━━━ Text for analysis
In July 2012, the Company, at the direction of its Board of Directors, initiated a corporate restructuring under which the number of employees were significantly reduced, retaining only those employees necessary to continue the Company’s efforts to obtain marketing approval for Northera in the United States. This reduction in force primarily, but not exclusively, impacted those positions that had been filled in 2011 and 2012 to support the planned commercialization of Northera in the United States. In addition, the Company’s Chief Executive Officer, or CEO, and its Vice President of Sales and Marketing left the Company. The Company’s Vice President of Operations was appointed interim President and CEO as the Board evaluates candidates for that position. At the Board level, the Chairman of the Board stepped down, but remains a director while another existing director assumed the role of Chairman. The former CEO and two other directors also resigned from the Board.

 

As a result of the significant headcount reduction and given the increased workloads for those employees and directors that remain with the Company, the costs savings initiatives announced on June 7, 2012 involving a 25% reduction in pay for all corporate executive officers and a similar reduction in directors’ fees were terminated. Nearly all of the non-officers who were to have transitioned to part-time employment pursuant to that costs savings initiative have been terminated as part of the reduction in force. Those non-officers remaining with the Company that were to have transitioned to reduced schedules have been reinstated as full-time employees. The previously announced suspension of 2012 performance bonuses for all employees remains in effect. A performance bonus program is expected to be reestablished for 2013.
━━━━━━
━━━ Extracted information
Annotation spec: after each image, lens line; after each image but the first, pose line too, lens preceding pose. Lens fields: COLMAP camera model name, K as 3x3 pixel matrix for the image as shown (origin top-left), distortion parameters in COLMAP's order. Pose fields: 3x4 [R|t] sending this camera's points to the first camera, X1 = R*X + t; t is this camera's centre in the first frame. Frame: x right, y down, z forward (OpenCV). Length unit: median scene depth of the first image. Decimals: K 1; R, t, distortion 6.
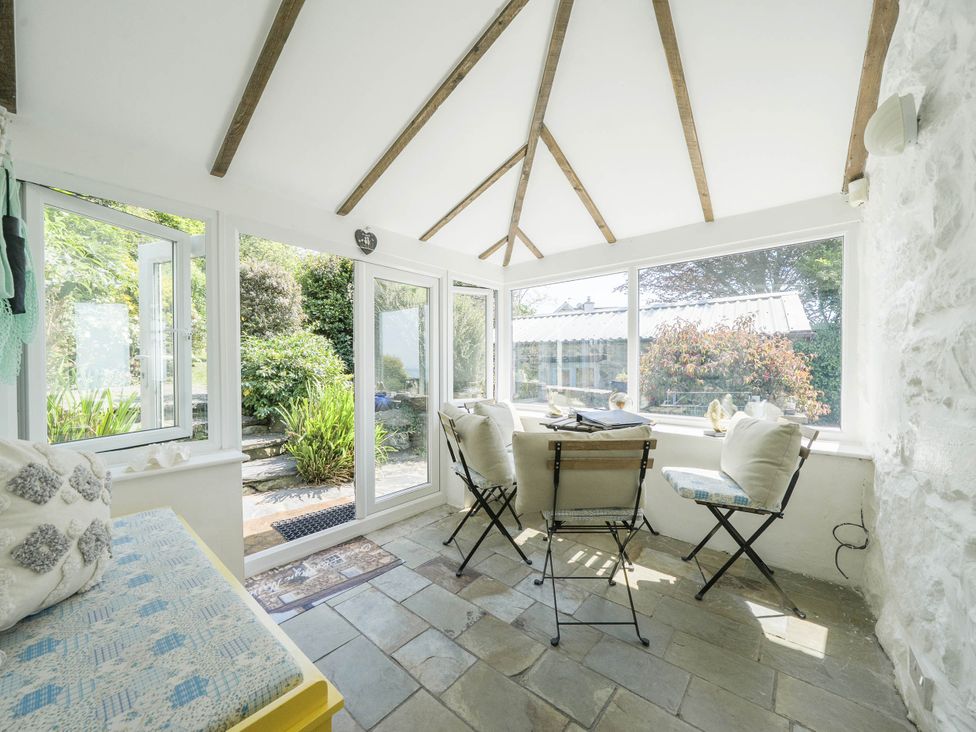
lens RADIAL K [[374.0, 0, 484.7], [0, 374.0, 367.2], [0, 0, 1]] dist [-0.001878, -0.000028]
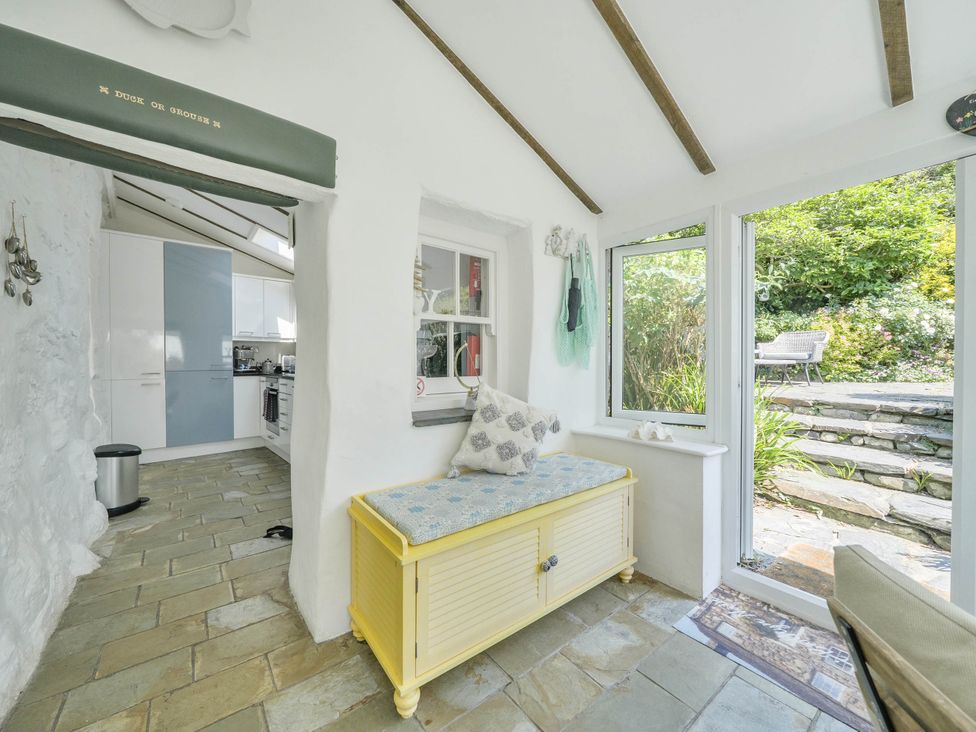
lens RADIAL K [[383.0, 0, 485.1], [0, 383.0, 363.3], [0, 0, 1]] dist [-0.001101, -0.000374]
pose [[-0.210624, 0.011362, -0.977501, 0.409238], [-0.003605, 0.999917, 0.012399, -0.003753], [0.977560, 0.006135, -0.210566, 0.588531]]
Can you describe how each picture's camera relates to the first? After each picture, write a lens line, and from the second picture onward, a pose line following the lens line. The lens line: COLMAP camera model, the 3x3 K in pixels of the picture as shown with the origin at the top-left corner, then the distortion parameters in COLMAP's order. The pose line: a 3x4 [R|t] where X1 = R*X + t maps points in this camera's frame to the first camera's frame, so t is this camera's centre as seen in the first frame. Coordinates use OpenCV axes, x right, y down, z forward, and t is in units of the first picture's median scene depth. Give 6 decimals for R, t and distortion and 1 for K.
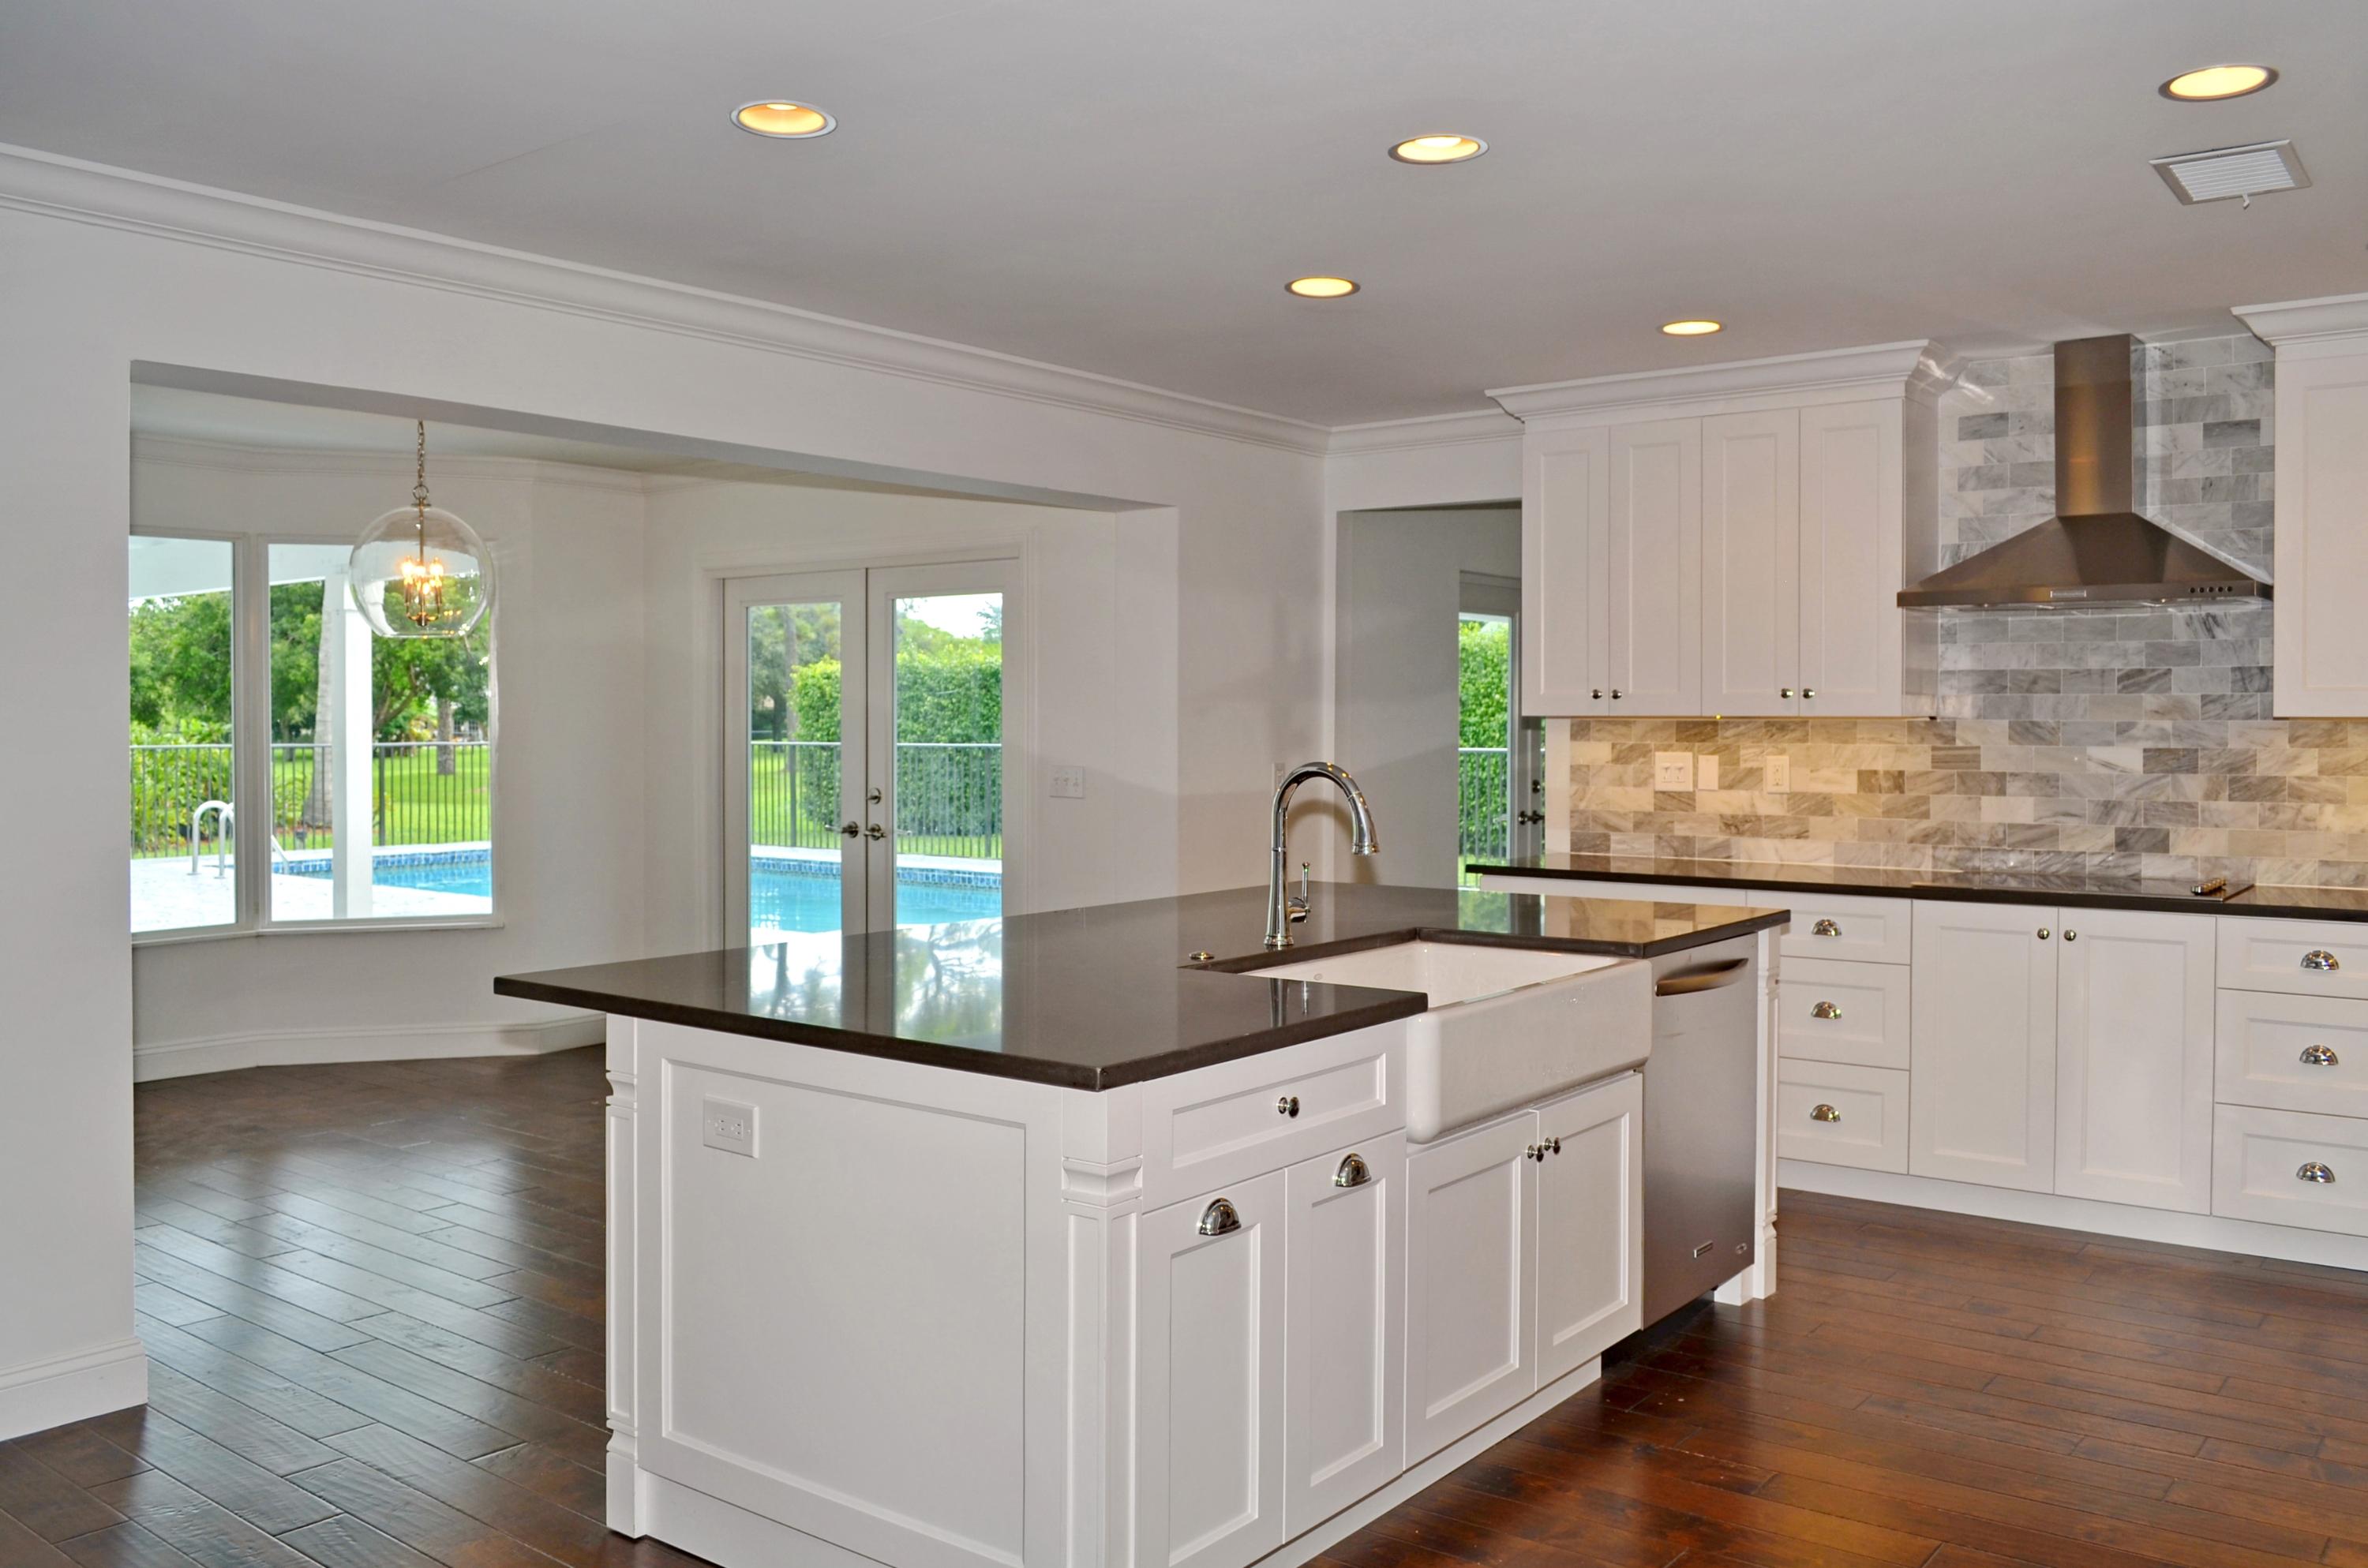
lens RADIAL K [[1878.2, 0, 1191.4], [0, 1878.2, 714.1], [0, 0, 1]] dist [-0.143665, -0.005439]
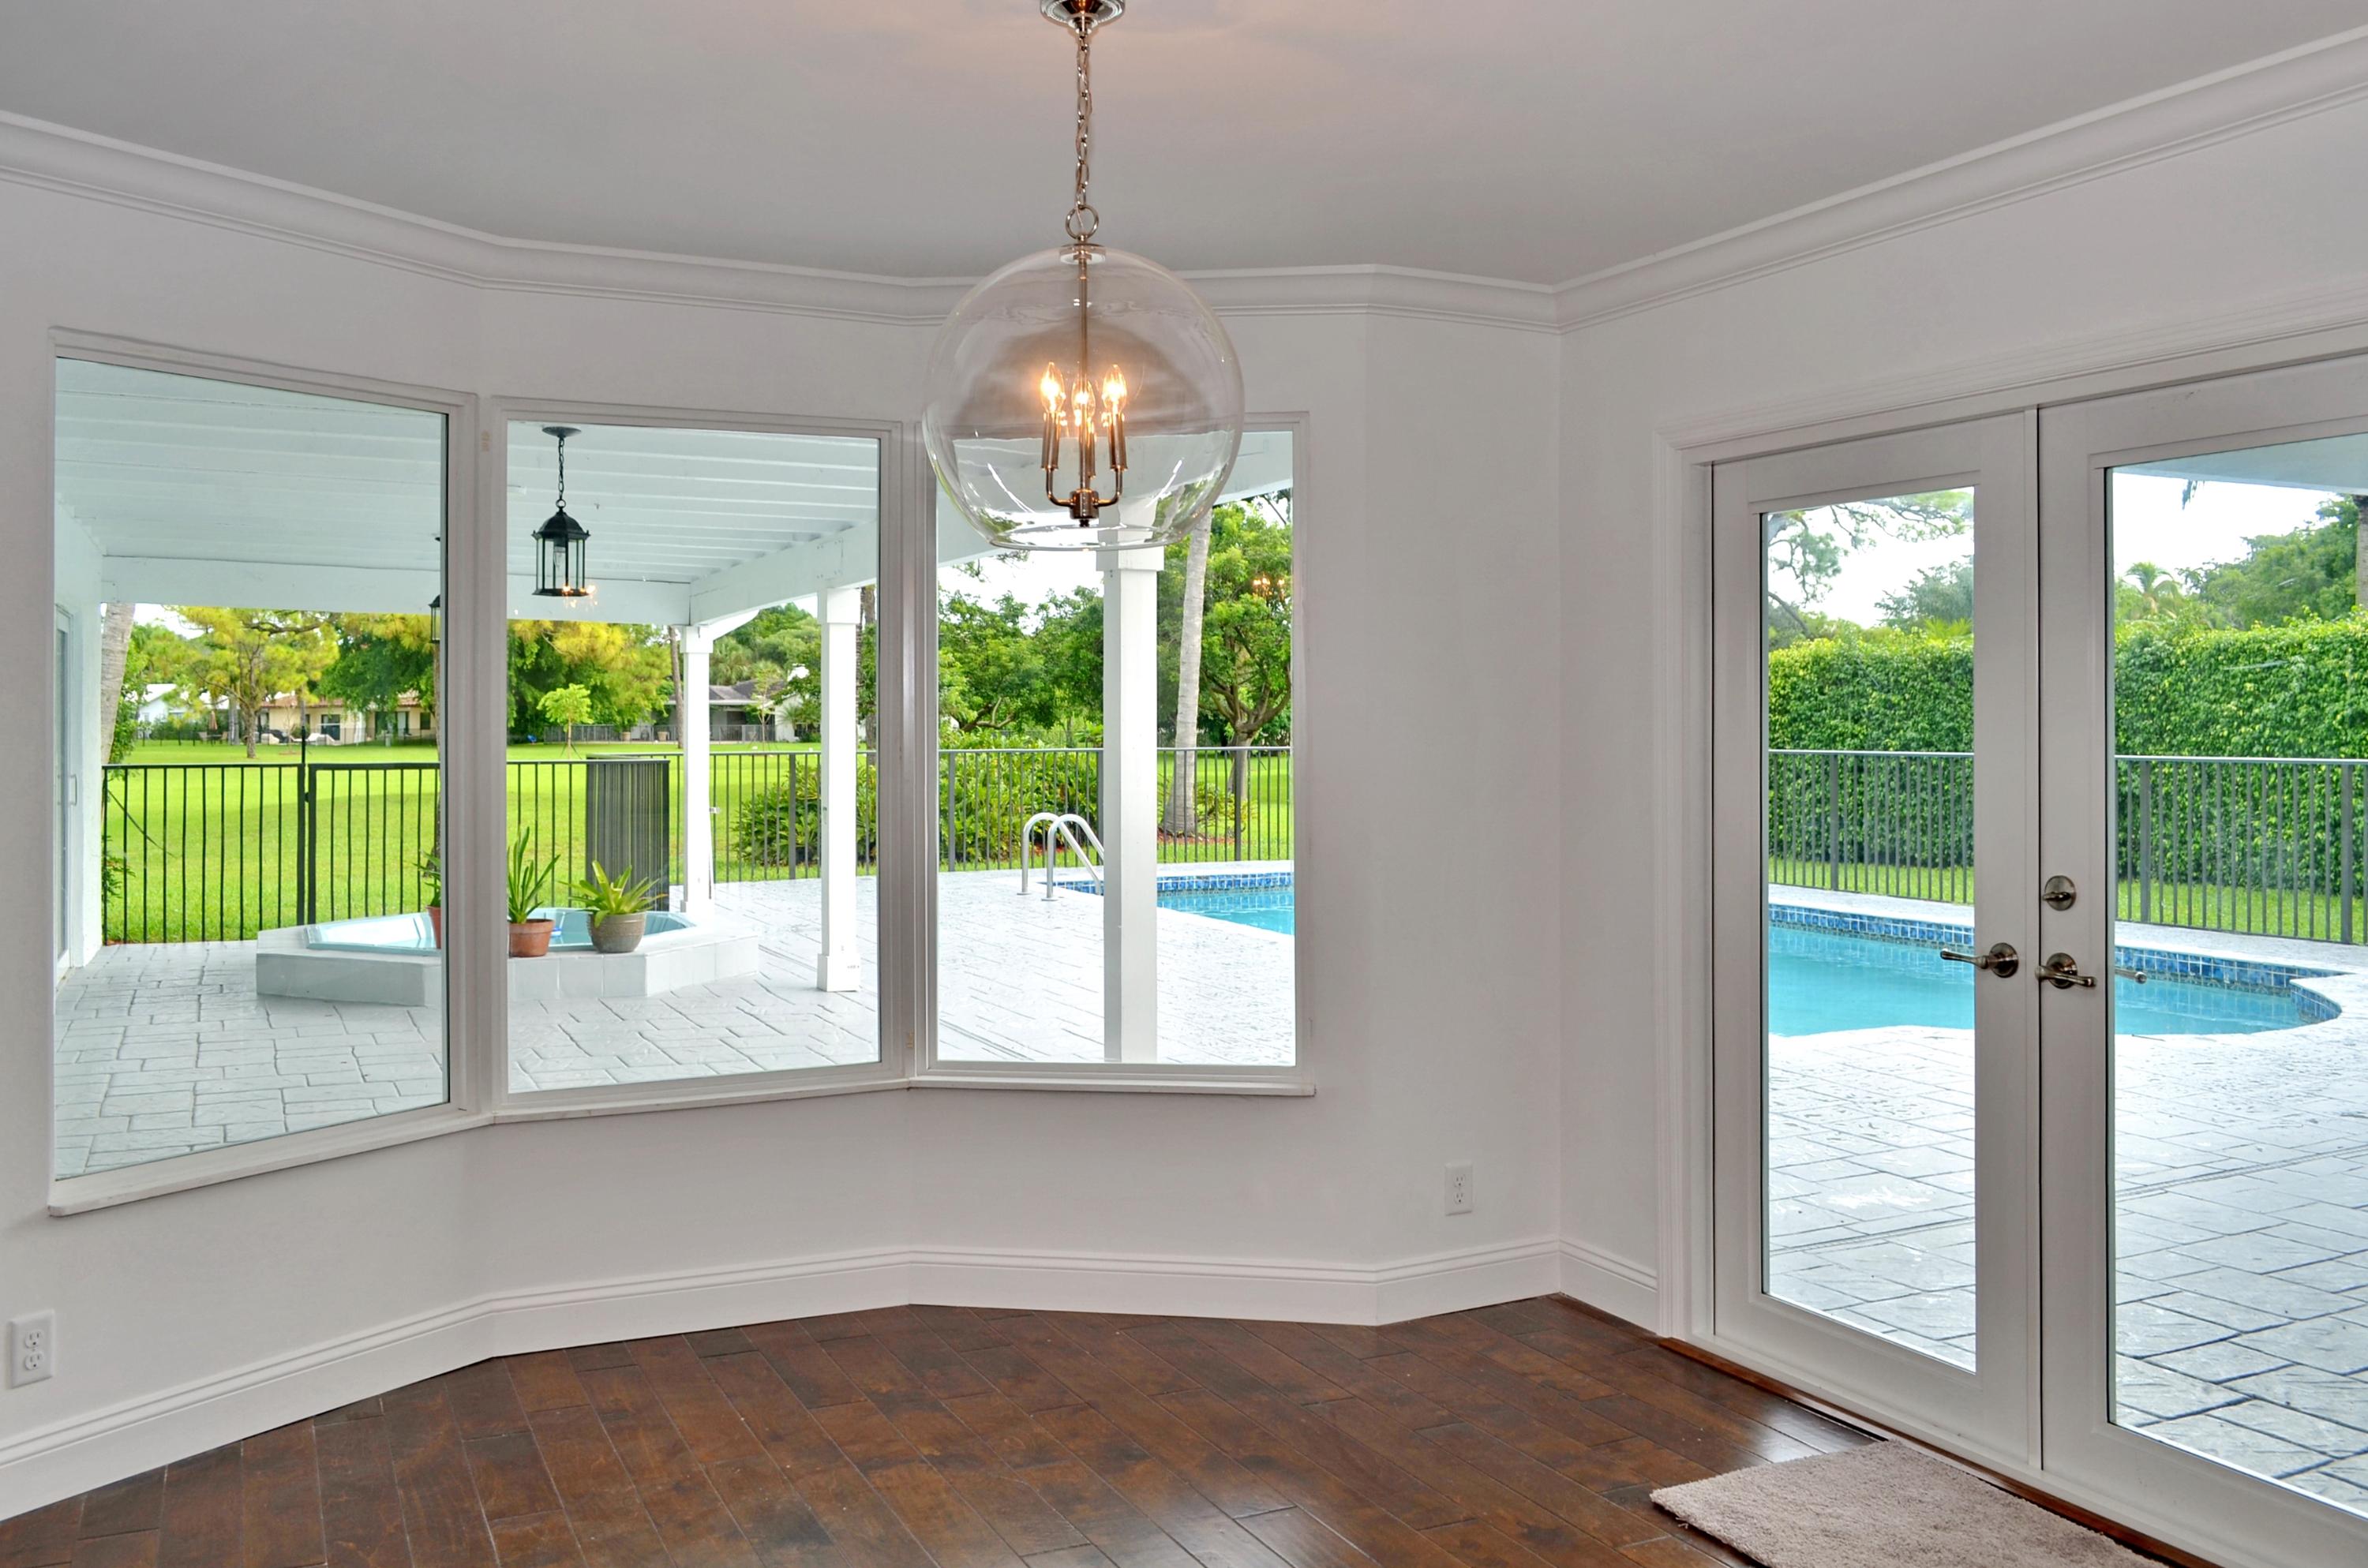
lens RADIAL K [[1878.2, 0, 1191.4], [0, 1878.2, 714.1], [0, 0, 1]] dist [-0.143665, -0.005439]
pose [[0.895863, -0.001927, -0.444326, -0.050390], [0.002082, 0.999998, -0.000139, -0.000356], [0.444325, -0.000800, 0.895865, 0.155003]]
━━━━━━
About this task: Please copy out the whole corporate restructuring passage above the entries word for word.

Reply to the task:
In July 2012, the Company, at the direction of its Board of Directors, initiated a corporate restructuring under which the number of employees were significantly reduced, retaining only those employees necessary to continue the Company’s efforts to obtain marketing approval for Northera in the United States. This reduction in force primarily, but not exclusively, impacted those positions that had been filled in 2011 and 2012 to support the planned commercialization of Northera in the United States. In addition, the Company’s Chief Executive Officer, or CEO, and its Vice President of Sales and Marketing left the Company. The Company’s Vice President of Operations was appointed interim President and CEO as the Board evaluates candidates for that position. At the Board level, the Chairman of the Board stepped down, but remains a director while another existing director assumed the role of Chairman. The former CEO and two other directors also resigned from the Board.

 

As a result of the significant headcount reduction and given the increased workloads for those employees and directors that remain with the Company, the costs savings initiatives announced on June 7, 2012 involving a 25% reduction in pay for all corporate executive officers and a similar reduction in directors’ fees were terminated. Nearly all of the non-officers who were to have transitioned to part-time employment pursuant to that costs savings initiative have been terminated as part of the reduction in force. Those non-officers remaining with the Company that were to have transitioned to reduced schedules have been reinstated as full-time employees. The previously announced suspension of 2012 performance bonuses for all employees remains in effect. A performance bonus program is expected to be reestablished for 2013.